Auch in der Kommunikation nach außen knirscht es. Der BR hat Eltern getroffen, die die Quarantäne-Verordnungen der Gesundheitsämter als teilweise extrem chaotisch erlebt haben. Eine Mutter berichtet, dass ihre Tochter als "Kontaktperson 1" in Quarantäne geschickt wurde - allerdings nicht vom Gesundheitsamt, sondern von der Schule.

An einer oberbayerischen Schule, die genau zwischen einem Landkreis und einer Stadt liegt, seien laut einer Mutter unterschiedliche Quarantänemaßnahmen angeordnet worden: "Mein Kind musste trotz Negativtest in Quarantäne bleiben, seine Mitschüler (aus dem anderen Landkreis, Anmerkung d. Red.) gingen in die Schule, ohne Test. Das habe ich nicht verstanden."

Von offizieller Seite teilte man uns mit, dass der Fall inzwischen überarbeitet wurde und nun ein Landkreis für alle Schüler zuständig sei. Zudem befolge man nun eine bayernweite Quarantäne-Regel, die seit November für alle Schulen gelte.

Robert Koch-Institut gibt Richtlinien vor

Um die Gesundheitsämter bei der Kontaktnachverfolgung zu entlasten, hat der Freistaat ihnen knapp 2.000 Hilfskräfte zur Seite gestellt.
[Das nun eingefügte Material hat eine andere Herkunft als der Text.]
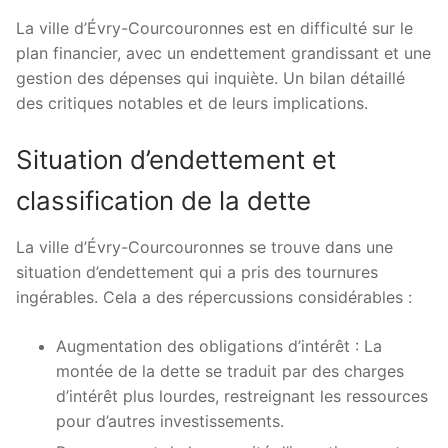
La ville d’Évry-Courcouronnes est en difficulté sur le
plan financier, avec un endettement grandissant et une
gestion des dépenses qui inquiète. Un bilan détaillé
des critiques notables et de leurs implications.
Situation d’endettement et
classification de la dette
La ville d’Évry-Courcouronnes se trouve dans une
situation d’endettement qui a pris des tournures
ingérables. Cela a des répercussions considérables :
Augmentation des obligations d’intérêt : La
montée de la dette se traduit par des charges
d’intérêt plus lourdes, restreignant les ressources
pour d’autres investissements.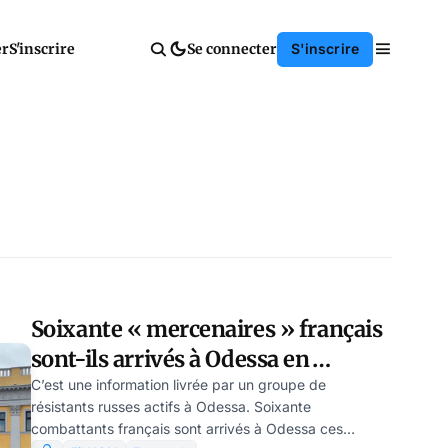
er
S'inscrire
Se connecter
S'inscrire
Soixante « mercenaires » français
sont-ils arrivés à Odessa en
Ukraine?
C’est une information livrée par un groupe de
résistants russes actifs à Odessa. Soixante
combattants français sont arrivés à Odessa ces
Kontaktnachverfolger Claus erzählt allerdings, sie würden nie lange bleiben: "Irgendwann fragst du dich: Wie weit musst du dem das jetzt noch erklären, der ist ja sowieso gleich wieder weg."

Das Problem kennt man auch in Garmisch-Partenkirchen: Es mache wenig Sinn, so ein Sprecher des Landratsamts, Hilfskräfte "immer nur für einen Monat dazuhaben und sie dann wieder abzuziehen, weil genau dann sind wir vor dem Problem, dass man sie immer wieder einarbeiten muss."

Experte: Brauchen Beamte "in stiller Reserve"

Dirk Rieb vom Berufsverband Bayerischer Hygieneinspektoren (BBH) findet auch die Verantwortung zu groß: "Die haben wenig Hygienekenntnis und dann muss einer immer nochmal drüber schauen und Fehler oder Falschauskünfte korrigieren, das nimmt sehr viel Zeit in Anspruch."

Rieb zufolge habe die Krise vor allem eines gelehrt: Man brauche "Verwaltungsbeamte in stiller Reserve, die man ausbildet im Infektionsschutz, damit man sie bei Katastrophenlagen abrufen kann." Auch Claus findet, man habe genug Zeit gehabt, einen "wirklichen Pool an Hilfskräften aufzubauen und nicht nur Bundeswehrler von links nach rechts zu schieben."

Huml verteidigt Hilfskräfte-Strategie

Der bayerischen Gesundheitsministerin Melanie Huml (CSU) zufolge ist die Hilfskräfte-Strategie jedoch sinnvoll: "Wenn sie dann da sind, sind sie auch unterstützend." Zudem bekämen sie vorab Schulungen. Auch in der BR-Umfrage haben einige Gesundheitsämter betont, die Polizisten und Soldaten würden sie entlasten.

Für Claus ist klar: Er wird nicht ewig am Gesundheitsamt bleiben. In der Pandemie will er jedoch seine Kollegen nicht im Stich lassen. "Mein Wunsch wäre einfach: Klare Vorgaben, strukturierte Abläufe und einfach, dass wir alle am gleichen Strang ziehen können, von oben bis unten."